Hi there,
I'm building a portfolio site and to do something a little bit different with it (for me) I thought I'd do a horizontal scrolling website. The difference being, there'd be no scrollbars and you can click+drag on the content area to scroll it. I've gave it a crack but I've hit a brick wall and would really appreciate some help.
Here is a rough wireframe of my goal, which might help explain what I'm wanting to achieve:
As you can see the content (gallery) is aligned to the left edge of the page with the thumbnails running off the right edge. Say the container is a <ul> and each project is a <li>, I'd like anywhere in the <ul> to be draggable. Clicking on a <li> would take you to another page. Originally I thought the items off the page would have a class set so the opacity could be lowered and once fully in view or 80% in view, the class could be removed and the opacity increased - but one step at a time! Just trying to give as much info as possible!
The overflow works but the position of the content jumps on click rather than a smooth drag. When the content doesn't run out of the viewport, dragging seems to work fine. But as soon as overflow comes into play it breaks.
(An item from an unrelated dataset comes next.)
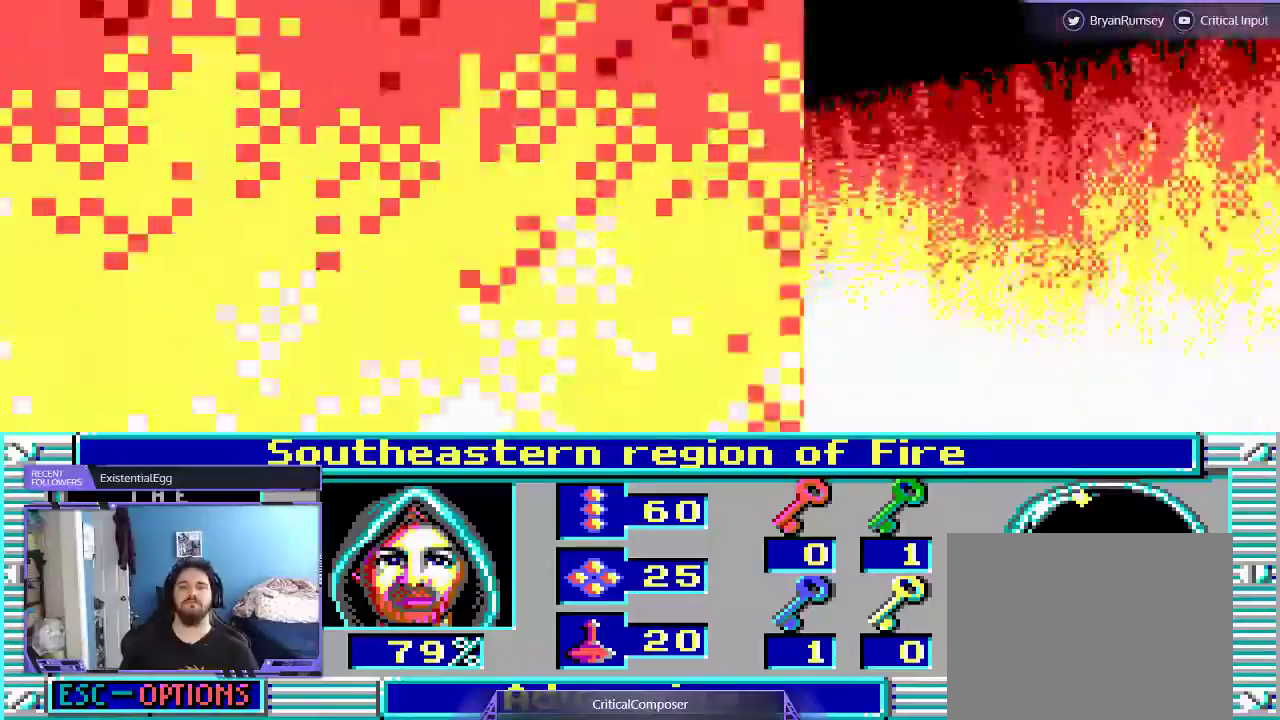
{"buttons": ["L2"], "events": [[33, "DPAD_UP", "up"], [167, "DPAD_UP", "down"], [267, "DPAD_UP", "up"]]}
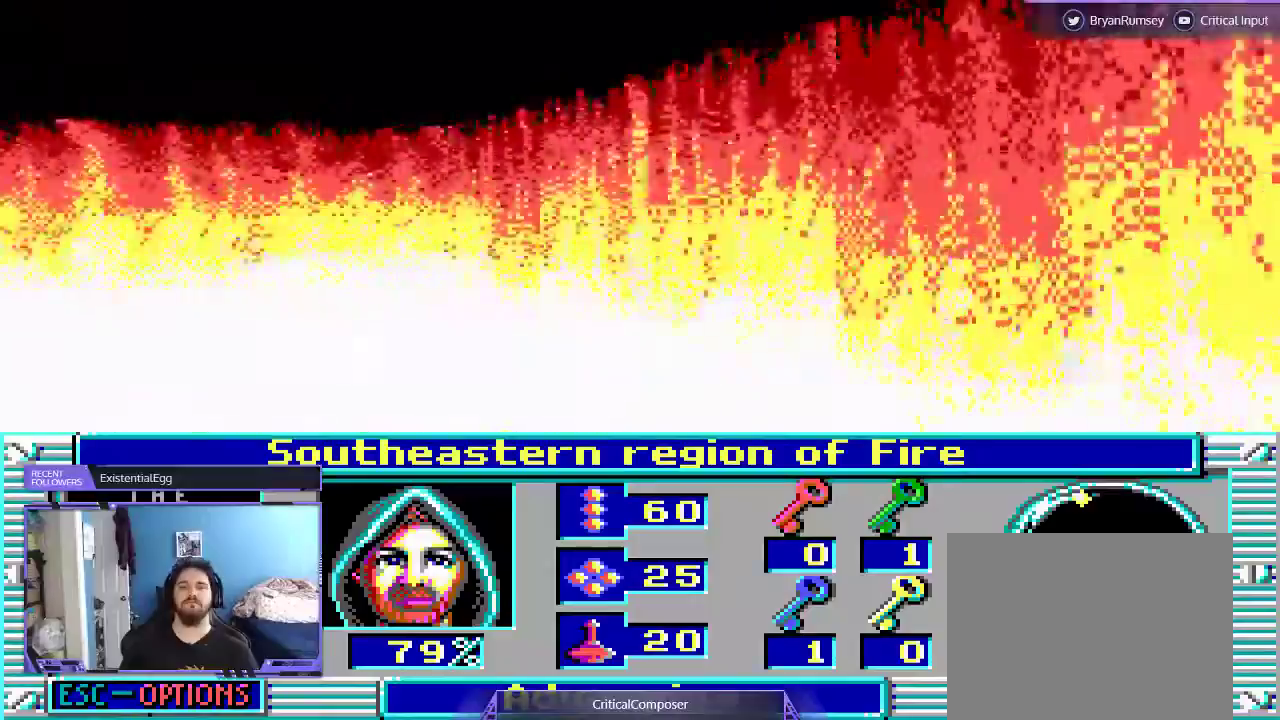
{"buttons": [], "events": [[67, "L2", "up"]]}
Once issue I had with this was that I had to set a width onto the draggable div so the projects displayed on 2 lines and wrapped correctly, which isn't ideal as I'll be adding quite a few. Also due to the way floats work, the content runs from left to right (example 1 below). I'd prefer the products to run up-down-up-down, like in the diagram below:
Although I'd rather use floats (if possible) for the layout to work in older versions of IE. I did manage to get this working using CSS columns. You can see this here in my
2nd attempt in this CodePen:
http://codepen.io/moy/pen/waQNyM
The content is vertically centred, which works fine but as soon as the content is dragged a top value is set inline which messes up the positioning when resizing the browser for a responsive layout.
Ideal I'd see this as being 2 columns, when the viewport isn't tall enough, it would collapse to 1 column - easy enough with media queries but I'd need to bear in mind if this effected the javascript. On mobile, say under 600px I'd just display the content vertically down the page.
Apologies for the lengthly read, I just wanted to give as much info as possible of what I'm trying to do, so if anyone can help they get the full picture!